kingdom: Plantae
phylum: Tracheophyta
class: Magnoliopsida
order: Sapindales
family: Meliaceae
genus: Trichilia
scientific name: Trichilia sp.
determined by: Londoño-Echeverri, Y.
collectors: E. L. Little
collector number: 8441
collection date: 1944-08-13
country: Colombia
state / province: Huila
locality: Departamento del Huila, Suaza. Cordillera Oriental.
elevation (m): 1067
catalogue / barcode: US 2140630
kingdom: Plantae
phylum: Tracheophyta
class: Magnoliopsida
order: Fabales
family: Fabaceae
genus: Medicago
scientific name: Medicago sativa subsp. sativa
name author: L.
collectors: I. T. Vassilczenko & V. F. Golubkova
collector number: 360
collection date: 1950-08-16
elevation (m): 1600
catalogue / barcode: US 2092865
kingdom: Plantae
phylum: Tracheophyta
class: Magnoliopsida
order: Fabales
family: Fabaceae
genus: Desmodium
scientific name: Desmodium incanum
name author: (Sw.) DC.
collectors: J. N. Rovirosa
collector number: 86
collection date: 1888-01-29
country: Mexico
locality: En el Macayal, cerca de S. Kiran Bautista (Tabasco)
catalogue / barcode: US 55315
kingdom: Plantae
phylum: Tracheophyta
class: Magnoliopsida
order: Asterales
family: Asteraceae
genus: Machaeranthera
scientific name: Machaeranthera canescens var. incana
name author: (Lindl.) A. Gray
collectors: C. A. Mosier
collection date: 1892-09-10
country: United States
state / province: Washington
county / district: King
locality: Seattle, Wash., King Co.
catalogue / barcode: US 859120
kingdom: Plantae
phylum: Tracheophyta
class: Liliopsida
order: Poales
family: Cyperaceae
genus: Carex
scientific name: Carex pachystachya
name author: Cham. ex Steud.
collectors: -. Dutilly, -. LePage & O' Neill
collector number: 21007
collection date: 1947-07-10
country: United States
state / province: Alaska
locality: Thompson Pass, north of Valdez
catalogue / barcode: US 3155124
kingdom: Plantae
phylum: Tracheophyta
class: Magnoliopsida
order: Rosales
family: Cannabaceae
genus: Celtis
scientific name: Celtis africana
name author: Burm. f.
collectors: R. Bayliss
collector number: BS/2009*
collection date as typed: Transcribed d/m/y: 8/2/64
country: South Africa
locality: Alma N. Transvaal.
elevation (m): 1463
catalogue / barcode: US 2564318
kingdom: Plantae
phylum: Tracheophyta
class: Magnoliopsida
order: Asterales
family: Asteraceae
※ ※ ※
#### Set task
Please reproduce the listing above with every "collector number" relabeled as "field number", leaving everything else unchanged.

#### Exercise output
kingdom: Plantae
phylum: Tracheophyta
class: Magnoliopsida
order: Sapindales
family: Meliaceae
genus: Trichilia
scientific name: Trichilia sp.
determined by: Londoño-Echeverri, Y.
collectors: E. L. Little
field number: 8441
collection date: 1944-08-13
country: Colombia
state / province: Huila
locality: Departamento del Huila, Suaza. Cordillera Oriental.
elevation (m): 1067
catalogue / barcode: US 2140630
kingdom: Plantae
phylum: Tracheophyta
class: Magnoliopsida
order: Fabales
family: Fabaceae
genus: Medicago
scientific name: Medicago sativa subsp. sativa
name author: L.
collectors: I. T. Vassilczenko & V. F. Golubkova
field number: 360
collection date: 1950-08-16
elevation (m): 1600
catalogue / barcode: US 2092865
kingdom: Plantae
phylum: Tracheophyta
class: Magnoliopsida
order: Fabales
family: Fabaceae
genus: Desmodium
scientific name: Desmodium incanum
name author: (Sw.) DC.
collectors: J. N. Rovirosa
field number: 86
collection date: 1888-01-29
country: Mexico
locality: En el Macayal, cerca de S. Kiran Bautista (Tabasco)
catalogue / barcode: US 55315
kingdom: Plantae
phylum: Tracheophyta
class: Magnoliopsida
order: Asterales
family: Asteraceae
genus: Machaeranthera
scientific name: Machaeranthera canescens var. incana
name author: (Lindl.) A. Gray
collectors: C. A. Mosier
collection date: 1892-09-10
country: United States
state / province: Washington
county / district: King
locality: Seattle, Wash., King Co.
catalogue / barcode: US 859120
kingdom: Plantae
phylum: Tracheophyta
class: Liliopsida
order: Poales
family: Cyperaceae
genus: Carex
scientific name: Carex pachystachya
name author: Cham. ex Steud.
collectors: -. Dutilly, -. LePage & O' Neill
field number: 21007
collection date: 1947-07-10
country: United States
state / province: Alaska
locality: Thompson Pass, north of Valdez
catalogue / barcode: US 3155124
kingdom: Plantae
phylum: Tracheophyta
class: Magnoliopsida
order: Rosales
family: Cannabaceae
genus: Celtis
scientific name: Celtis africana
name author: Burm. f.
collectors: R. Bayliss
field number: BS/2009*
collection date as typed: Transcribed d/m/y: 8/2/64
country: South Africa
locality: Alma N. Transvaal.
elevation (m): 1463
catalogue / barcode: US 2564318
kingdom: Plantae
phylum: Tracheophyta
class: Magnoliopsida
order: Asterales
family: Asteraceae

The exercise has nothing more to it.